BCT Editorial – 6/16/05


This page was last updated on June 16, 2005.


Long overdue; Editorial; Beaver County Times; June 16, 2005.

This idea of apologizing for something you had nothing to do with is silly.

See if you can figure out two facts the editorial fails to note.  I’ll tell you at the end.

Below is a detailed critique of the subject editorial.


“The U.S. Senate had a lot to apologize for.

“On Monday, that chamber issued an apology for its sad past of not standing up to the lynchings that took place in the United States between 1882 and 1968.

“The Associated Press reports seven presidents petitioned Congress to end lynchings.  Nearly 200 anti-lynching bills were introduced in the first half of the 20th century.  The House passed three anti-lynching measures between 1920 and 1940, but the Senate passed none.

“The numbers are sobering.

“Between 1882 and 1968, 4,743 people were lynched in the United States, the AP reports.  That’s an average of 55 lynchings a year, or one a week, somewhere in America.

“The years between 1889 and 1898, when the tyranny of Jim Crow laws was spreading across the South, were particularly vicious.  In his book ‘Bowling Alone,’ Robert Putnam reports that there was an average of one lynching every other day somewhere in America between 1889 and 1898.  That’s an average 182.5 lynchings a year.

“All but four states had lynchings from 1882 to 1968, and Mississippi led the way with 581 documented incidents.

“This was mob violence.  This was racial and religious terrorism.  (Three out of four victims were black, and many of the remaining victims were foreigners, quite often Catholic and southern European.)  This was societal-sanctioned hatred.  This was accepted as commonplace well into the 20th century.

“This dark side of American history should sober present-day nationalists and their fellow travelers who mistake themselves to be patriots.  The my-country-right-or-wrong crowd betrays the ideals that were laid down at our nation’s foundation.  We can never live up to these ideals but must strive to achieve them.

“This constant quest to achieve the unachievable - the need to right the wrong, or at least attempt to do so - is what makes the United States the great nation that it is.  However, the minute we blind ourselves to our past, the instant that we become smug and self-satisfied with the present, we endanger that tradition - and the future.

“The great thing about America is that it is not the same country that it was 200 years ago, 100 years ago or even 50 years ago.  That’s because the United States is a nation that has achieved greatness on many levels by constantly growing, changing and adapting.
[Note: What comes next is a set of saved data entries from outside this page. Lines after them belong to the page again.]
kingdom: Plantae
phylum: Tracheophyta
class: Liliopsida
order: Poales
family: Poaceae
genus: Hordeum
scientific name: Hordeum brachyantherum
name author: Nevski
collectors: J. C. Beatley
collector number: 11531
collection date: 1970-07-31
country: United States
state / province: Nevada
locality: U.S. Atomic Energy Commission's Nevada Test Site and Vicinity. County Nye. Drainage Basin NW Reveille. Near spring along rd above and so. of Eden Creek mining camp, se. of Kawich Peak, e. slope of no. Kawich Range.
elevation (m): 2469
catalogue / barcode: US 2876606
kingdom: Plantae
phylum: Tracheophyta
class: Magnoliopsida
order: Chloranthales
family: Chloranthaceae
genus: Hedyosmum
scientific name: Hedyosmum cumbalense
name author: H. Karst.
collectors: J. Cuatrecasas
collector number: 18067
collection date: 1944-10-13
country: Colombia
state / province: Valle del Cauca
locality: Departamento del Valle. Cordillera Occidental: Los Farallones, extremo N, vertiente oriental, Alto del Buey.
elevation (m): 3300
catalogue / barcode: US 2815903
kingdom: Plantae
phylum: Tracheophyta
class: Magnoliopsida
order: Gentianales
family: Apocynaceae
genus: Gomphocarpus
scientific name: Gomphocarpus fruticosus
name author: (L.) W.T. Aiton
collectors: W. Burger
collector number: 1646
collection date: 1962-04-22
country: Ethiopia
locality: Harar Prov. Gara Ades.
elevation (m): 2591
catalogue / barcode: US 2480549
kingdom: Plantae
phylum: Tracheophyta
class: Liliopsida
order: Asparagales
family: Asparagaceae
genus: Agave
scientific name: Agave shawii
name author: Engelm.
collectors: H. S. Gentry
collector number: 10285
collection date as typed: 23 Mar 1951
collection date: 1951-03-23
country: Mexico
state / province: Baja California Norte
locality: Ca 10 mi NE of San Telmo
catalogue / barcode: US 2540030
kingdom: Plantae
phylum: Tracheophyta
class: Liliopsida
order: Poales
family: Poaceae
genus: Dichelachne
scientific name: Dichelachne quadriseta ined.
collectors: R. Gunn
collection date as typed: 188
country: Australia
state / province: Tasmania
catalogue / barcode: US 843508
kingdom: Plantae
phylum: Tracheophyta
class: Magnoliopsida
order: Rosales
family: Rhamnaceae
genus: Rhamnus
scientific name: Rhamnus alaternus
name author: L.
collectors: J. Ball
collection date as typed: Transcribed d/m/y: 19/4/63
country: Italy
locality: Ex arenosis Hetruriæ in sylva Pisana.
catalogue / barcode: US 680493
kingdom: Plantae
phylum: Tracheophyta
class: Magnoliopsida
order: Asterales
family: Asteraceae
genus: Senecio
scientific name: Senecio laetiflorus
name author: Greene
“True patriots recognize the wrongs and try to right them for the betterment of future generations of Americans.  Nationalists fantasize about an idealized past that never was and try to impose it on the present and future.

“In America today, nationalism is on the rise and patriotism is on the wane.  As has happened so often in the past, we are at a crossroads.  Which way will we turn?”

[RWC] Did you notice what the author failed to note?

First, you won’t find the word “filibuster.”  The editorial failed to note a minority – primarily Southern Democrats – filibustered anti-lynching legislation at least three times, in 1922, 1935, and 1938.  Had the anti-lynching legislation come up for a vote, it would have passed.  Yet another wonderful example of the filibuster’s illustrious heritage.  For the record, the Times hasn’t published any explicitly pro-filibuster editorials recently.  The Post-Gazette did.

Second, you won’t find mention of Democrats though it was Democrats who did the filibustering.  To be clear, I don’t accuse all Democrats of being racists.  I’m just pointing out that Democrat senators filibustered anti-lynching legislation at least three times.  I could be wrong, but I suspect “Republican” would have been liberally spread through the editorial had Republican senators been the filibusterers.  Indeed, MSNBC even tried to dump the blame on Republicans by referring to the filibustering Democrats as “Southern conservatives.”1


1. Senate apologizes for inaction on lynchings; MSNBC News Services; June 13, 2005.